Sales, which began in 2015/16, have soared from around $US 550,000 in the year ended last June to more than $US 700,000 in the latest six months.  The business is expected to be generating positive cash flow in 2019/20.

Photo:  Eden Innovations

EDEN HAS ALSO been working, with the University of Queensland, on using its carbon to improve plastics and polymers. The packaging, automotive and aerospace industries are likely to be target markets for eventual commercialisation.

However, the hydrogen may be the sleeper in the story.  In terms of mass, Eden's pyrolysis turns 25 per cent of the natural gas into hydrogen and 75 per cent into solid carbon.

If it used renewable energy such as surplus wind or solar to provide the heat needed for the pyrolysis, it would be a zero-emissions process.

Eden has recently bought a 65.5 acre industrial site in Georgia to step up its production of EdenCrete from 2.4 mln gallons a year to 12.5 mln g.p.a. as demand grows. 

That's a lot of hydrogen.

The company believes that "the hydrogen generated by Eden's pyrolysis process is likely to be both commercially competitive and environmentally acceptable with other renewable hydrogen production processes.

"These factors have been the drivers for preliminary enquires that Eden has received during the past year in relation to its various hydrogen-related technologies."

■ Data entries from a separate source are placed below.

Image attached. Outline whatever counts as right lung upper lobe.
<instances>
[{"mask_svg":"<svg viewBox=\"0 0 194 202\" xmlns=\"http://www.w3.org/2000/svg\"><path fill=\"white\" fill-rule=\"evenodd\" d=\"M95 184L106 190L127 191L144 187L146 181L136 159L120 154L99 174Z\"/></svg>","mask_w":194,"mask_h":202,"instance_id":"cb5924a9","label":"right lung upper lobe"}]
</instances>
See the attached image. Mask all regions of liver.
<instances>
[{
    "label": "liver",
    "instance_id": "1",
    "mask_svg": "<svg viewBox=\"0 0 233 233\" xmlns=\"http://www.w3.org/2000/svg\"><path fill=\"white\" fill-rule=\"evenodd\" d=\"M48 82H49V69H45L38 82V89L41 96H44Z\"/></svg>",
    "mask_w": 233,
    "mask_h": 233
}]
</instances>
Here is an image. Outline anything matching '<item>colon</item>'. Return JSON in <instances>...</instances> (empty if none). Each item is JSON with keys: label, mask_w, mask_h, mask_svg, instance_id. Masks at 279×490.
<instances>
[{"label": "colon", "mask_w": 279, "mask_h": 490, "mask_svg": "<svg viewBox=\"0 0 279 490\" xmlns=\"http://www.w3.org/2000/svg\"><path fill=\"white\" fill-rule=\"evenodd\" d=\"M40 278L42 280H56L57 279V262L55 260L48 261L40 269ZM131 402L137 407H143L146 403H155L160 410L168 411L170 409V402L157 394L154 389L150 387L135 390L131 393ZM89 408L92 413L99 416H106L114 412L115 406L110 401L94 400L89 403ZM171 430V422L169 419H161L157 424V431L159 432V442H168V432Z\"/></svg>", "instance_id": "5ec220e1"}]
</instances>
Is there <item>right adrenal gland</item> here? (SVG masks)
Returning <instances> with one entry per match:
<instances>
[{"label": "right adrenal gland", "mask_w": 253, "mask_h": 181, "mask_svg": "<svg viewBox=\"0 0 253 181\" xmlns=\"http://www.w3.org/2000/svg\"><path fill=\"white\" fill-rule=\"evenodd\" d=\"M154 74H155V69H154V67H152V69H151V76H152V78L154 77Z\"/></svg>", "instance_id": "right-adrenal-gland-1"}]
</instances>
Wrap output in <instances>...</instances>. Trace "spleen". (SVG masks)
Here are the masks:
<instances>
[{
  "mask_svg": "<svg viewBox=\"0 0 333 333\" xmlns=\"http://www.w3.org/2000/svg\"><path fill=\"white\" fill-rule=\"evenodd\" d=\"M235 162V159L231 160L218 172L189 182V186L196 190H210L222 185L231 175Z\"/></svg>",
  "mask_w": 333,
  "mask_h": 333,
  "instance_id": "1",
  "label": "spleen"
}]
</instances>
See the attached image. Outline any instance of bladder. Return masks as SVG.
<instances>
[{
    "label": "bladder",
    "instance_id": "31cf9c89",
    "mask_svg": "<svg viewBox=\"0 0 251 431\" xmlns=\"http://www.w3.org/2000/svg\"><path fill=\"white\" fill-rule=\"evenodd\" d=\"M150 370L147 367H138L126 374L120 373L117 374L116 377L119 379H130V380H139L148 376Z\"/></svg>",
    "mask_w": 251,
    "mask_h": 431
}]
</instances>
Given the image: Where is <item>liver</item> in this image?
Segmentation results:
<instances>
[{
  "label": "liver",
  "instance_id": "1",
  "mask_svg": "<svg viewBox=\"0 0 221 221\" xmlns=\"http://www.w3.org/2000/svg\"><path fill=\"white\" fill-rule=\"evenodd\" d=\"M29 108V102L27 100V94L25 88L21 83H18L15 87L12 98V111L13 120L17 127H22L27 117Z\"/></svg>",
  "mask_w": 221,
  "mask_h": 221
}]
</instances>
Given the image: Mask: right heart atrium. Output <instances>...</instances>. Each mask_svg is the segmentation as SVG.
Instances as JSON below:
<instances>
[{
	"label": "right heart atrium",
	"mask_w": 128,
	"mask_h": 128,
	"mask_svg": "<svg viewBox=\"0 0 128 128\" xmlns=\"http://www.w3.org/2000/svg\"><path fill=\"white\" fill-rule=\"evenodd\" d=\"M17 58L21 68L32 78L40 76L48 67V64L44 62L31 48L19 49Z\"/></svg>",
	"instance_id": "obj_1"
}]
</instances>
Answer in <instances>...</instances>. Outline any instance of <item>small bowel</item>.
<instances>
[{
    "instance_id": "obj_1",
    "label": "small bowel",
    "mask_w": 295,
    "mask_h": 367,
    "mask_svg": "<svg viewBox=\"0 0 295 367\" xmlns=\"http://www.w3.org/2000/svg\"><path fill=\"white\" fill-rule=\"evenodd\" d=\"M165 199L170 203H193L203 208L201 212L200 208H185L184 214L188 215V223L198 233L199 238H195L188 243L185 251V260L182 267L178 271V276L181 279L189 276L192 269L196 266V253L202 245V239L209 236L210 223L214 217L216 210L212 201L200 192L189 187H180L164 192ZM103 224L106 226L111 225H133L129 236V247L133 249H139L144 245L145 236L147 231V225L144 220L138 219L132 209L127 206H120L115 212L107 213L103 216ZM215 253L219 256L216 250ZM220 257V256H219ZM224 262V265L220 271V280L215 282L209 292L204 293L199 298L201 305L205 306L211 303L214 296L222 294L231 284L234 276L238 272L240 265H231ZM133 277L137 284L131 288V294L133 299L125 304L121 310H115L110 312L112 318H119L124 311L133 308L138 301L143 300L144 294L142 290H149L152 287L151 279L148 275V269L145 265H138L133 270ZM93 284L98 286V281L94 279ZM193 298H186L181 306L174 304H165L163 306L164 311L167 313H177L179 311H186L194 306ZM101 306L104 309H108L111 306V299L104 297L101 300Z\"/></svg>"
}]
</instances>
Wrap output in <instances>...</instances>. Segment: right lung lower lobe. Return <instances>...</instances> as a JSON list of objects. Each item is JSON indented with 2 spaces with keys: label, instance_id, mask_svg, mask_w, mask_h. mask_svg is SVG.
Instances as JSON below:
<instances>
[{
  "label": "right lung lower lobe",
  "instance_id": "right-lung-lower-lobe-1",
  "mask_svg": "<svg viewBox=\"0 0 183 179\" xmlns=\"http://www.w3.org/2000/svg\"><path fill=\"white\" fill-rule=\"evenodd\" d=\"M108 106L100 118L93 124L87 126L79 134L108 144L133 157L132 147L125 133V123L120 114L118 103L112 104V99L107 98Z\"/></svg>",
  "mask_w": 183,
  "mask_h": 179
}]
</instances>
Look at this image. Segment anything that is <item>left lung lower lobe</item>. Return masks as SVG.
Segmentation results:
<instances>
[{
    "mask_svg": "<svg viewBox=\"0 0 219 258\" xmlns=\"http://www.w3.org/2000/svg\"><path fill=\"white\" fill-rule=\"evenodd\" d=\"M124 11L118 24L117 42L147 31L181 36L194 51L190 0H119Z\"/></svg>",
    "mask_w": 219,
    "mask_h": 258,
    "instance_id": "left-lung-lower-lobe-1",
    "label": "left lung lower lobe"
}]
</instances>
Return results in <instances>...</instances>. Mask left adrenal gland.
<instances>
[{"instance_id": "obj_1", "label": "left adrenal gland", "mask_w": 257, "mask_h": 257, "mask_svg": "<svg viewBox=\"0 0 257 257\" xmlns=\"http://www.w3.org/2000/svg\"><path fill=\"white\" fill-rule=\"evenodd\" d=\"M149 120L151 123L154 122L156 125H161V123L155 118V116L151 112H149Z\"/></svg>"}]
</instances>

(However, Eden does have a new hydrogen pyrolysis rival in its home town of Perth, in Western Australia. The Hazer Group (ASX code HZR), which has worked with the University of Western Australia, is aiming to commercialise a process which produces hydrogen and solid carbon in the form of graphite.)

Eden is now trying to find almost $10 mln to fund its expanding businesses.  It has already raised $1.34 mln in a private placement. Existing shareholders are being invited to kick in almost $8.1 million by buying new shares at 5.4c each.  The sweetner is that investors who take up the offer will also get a free option for every two shares they buy. The options carry the right to buy more shares at 8c each any time in the next two years.

The closing date is March 4, unless extended in the meantime.  The offer is only partially underwritten, so Eden may not get all the money it wants.

At the time of writing, Eden shares can be bought on the stock exchange for 5.4c and sold for 5.3c, so any investor taking up their rights to new shares will show an immediate loss.  The sweetner is the only real carrot.  In early 2017, Eden shares peaked at a heady 35c, and they suddenly — briefly — rushed up to 12c last October, so maybe an 8c option will be a winner.

The reality is that Eden has never made a profit, has a number of failed ventures behind it, and will almost certainly need to raise more cash in the next couple of years.  It has had to raise money so often that if this latest fundraiser is successful, it will have issued 1.6 billion  shares and 131.5  million options.  It is one of those stock market tiddlers that has no debt because no one will lend it any money.

In the year ended last June, Eden burned through more than $9 mln and made a net loss of $10.8 mln – which admittedly was better than the $11.3 mln it lost the year before.

It’s a tough decision, but the GG, a hardened gambler, has bought 35,000 shares anyway. Not having Eden in his portfolio already, he has picked them up in the market for $1,900.